**Data extract**.

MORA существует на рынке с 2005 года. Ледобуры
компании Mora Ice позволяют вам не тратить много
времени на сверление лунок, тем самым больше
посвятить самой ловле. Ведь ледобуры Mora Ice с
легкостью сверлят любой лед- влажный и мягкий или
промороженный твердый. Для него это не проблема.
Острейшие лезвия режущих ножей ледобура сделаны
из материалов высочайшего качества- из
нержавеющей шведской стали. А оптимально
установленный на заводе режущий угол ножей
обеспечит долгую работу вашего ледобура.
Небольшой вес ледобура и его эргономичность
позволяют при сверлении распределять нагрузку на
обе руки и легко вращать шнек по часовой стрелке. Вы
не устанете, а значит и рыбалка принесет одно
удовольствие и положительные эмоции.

==

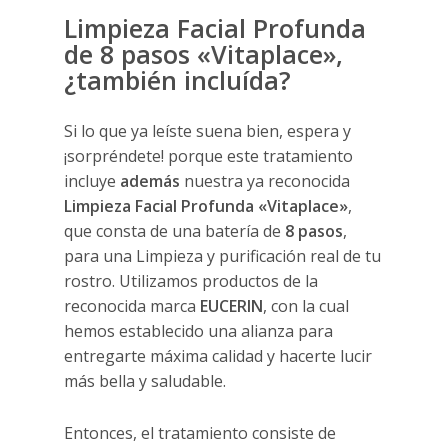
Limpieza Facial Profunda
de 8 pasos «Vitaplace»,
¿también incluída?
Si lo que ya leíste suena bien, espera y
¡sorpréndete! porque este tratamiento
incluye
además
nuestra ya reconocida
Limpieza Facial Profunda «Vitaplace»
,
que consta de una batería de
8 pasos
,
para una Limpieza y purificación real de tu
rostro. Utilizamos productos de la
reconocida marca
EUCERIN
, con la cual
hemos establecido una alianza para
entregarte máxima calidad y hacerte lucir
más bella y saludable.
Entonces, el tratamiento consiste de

**Assignment**. Would you please repeat exactly the lines above, starting at the line with "не устанете, а значит и рыбалка принесет одно" and stopping at the line with "удовольствие и положительные эмоции.", both included?

**Solved problem**.
не устанете, а значит и рыбалка принесет одно
удовольствие и положительные эмоции.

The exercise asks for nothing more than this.